Working with Compressed filesΒΆ

As previously mentioned, genomics data files tend to be large. Since larger files are slower and more costly to move around, you will often encounter files that have been compressed to save time/space/money. The two most commonly encountered types of compressed files are Zip archives (e.g. filename.zip), Gzip archives (e.g. filename.gz) and Tarballs (e.g. filename.tar or filename.tar.gz).

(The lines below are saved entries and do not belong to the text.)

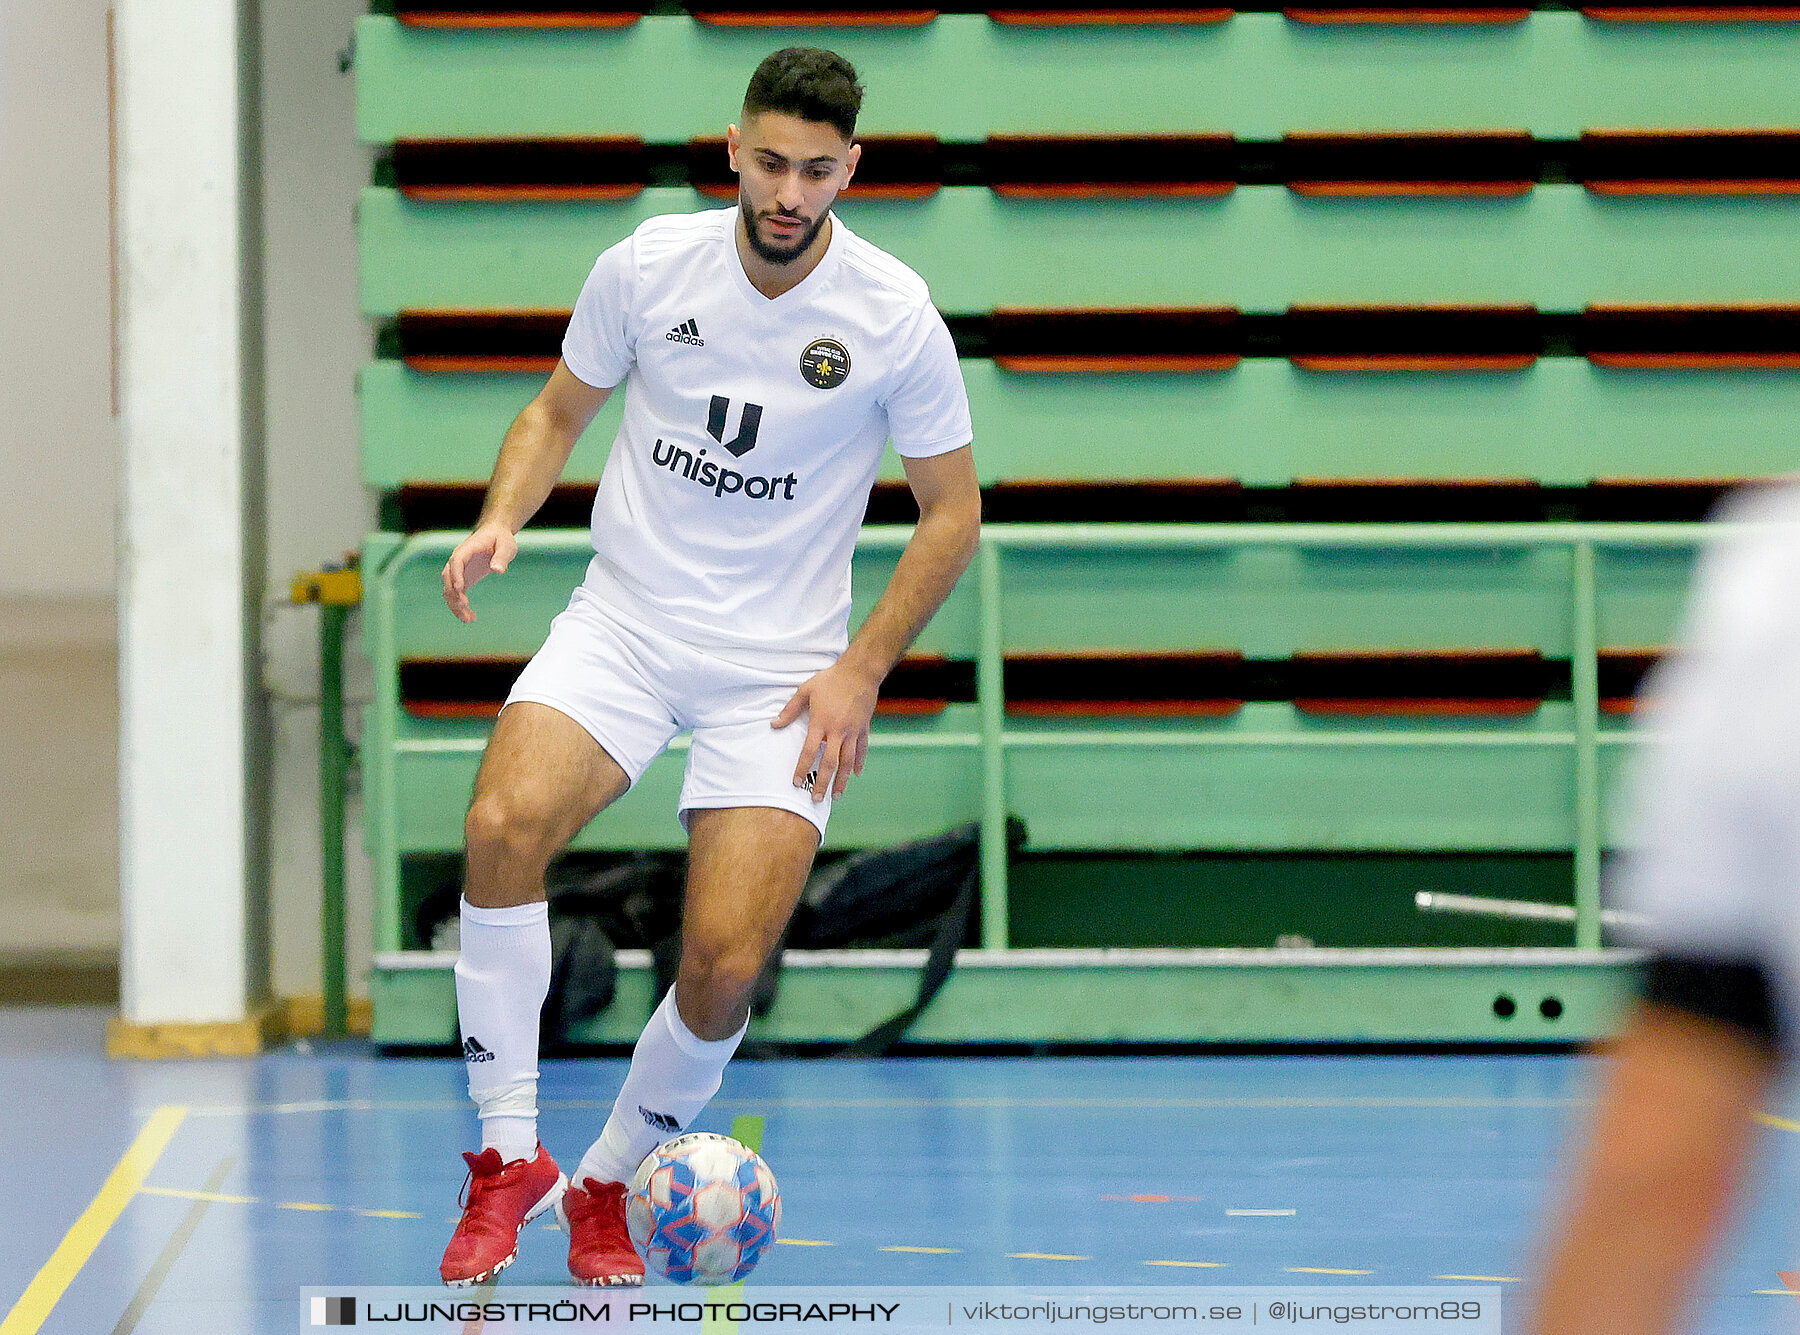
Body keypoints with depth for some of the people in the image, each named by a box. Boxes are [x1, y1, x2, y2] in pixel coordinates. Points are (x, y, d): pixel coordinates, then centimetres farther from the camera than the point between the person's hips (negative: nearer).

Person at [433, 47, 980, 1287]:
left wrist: (860, 670, -7)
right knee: (504, 825, -28)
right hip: (623, 623, 1)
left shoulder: (896, 318, -9)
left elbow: (953, 510, 2)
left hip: (781, 669, -1)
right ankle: (509, 1157, -15)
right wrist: (502, 520, -7)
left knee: (724, 966, -15)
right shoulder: (647, 266, -4)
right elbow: (559, 411, 12)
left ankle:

Once you’ve convinced yourself that the file you have is the file that you ought to have, the next thing that you’ll want to do is unzip it (a.k.a. uncompress or decompress or extract). You can unzip your .zip archive using the unzip program:

unzip <filename.zip>

If you don’t want to extract everything, but rather check the contents, you can view what a zip contains using the -l flag (‘list’):

unzip -l <filename.zip>

When you want to go in the other direction and make your own archive the command is simply zip. It works like this:

zip <mynewarchive.zip> <myfirstfile.txt> <mysecondfile.sam>

Note that you can also use the -r flag (recursive) to zip up a folder and all its contents, including subfolders like so:

zip -r <myproject.zip> myproject/

If you have been sent a big bundle of data as a gzip archive, then happily the same procedure applies for viewing and extracting as with zip archives, but with the gunzip program:

gunzip -l <bundle.gz>
gunzip <bundle.gz>

Things are slightly different (read ‘complex’) if you encounter a tarball: thisfile.tar or thatfile.tar.gz or tacofile.tgz.

I'm so sorry...

You can view the contents of tarballs using the tar program:

tar -tf <thisfile.tar>
tar -ztvf <thatfile.tar.gz>
tar -ztvf <tacofile.tgz>

...and extract them like this:

tar -xf <thisfile.tar>
tar -zxvf <thatfile.tar.gz>
tar -zxvf <tacofile.tgz>

Other types of compressed files and archives do exist, but these are the most common.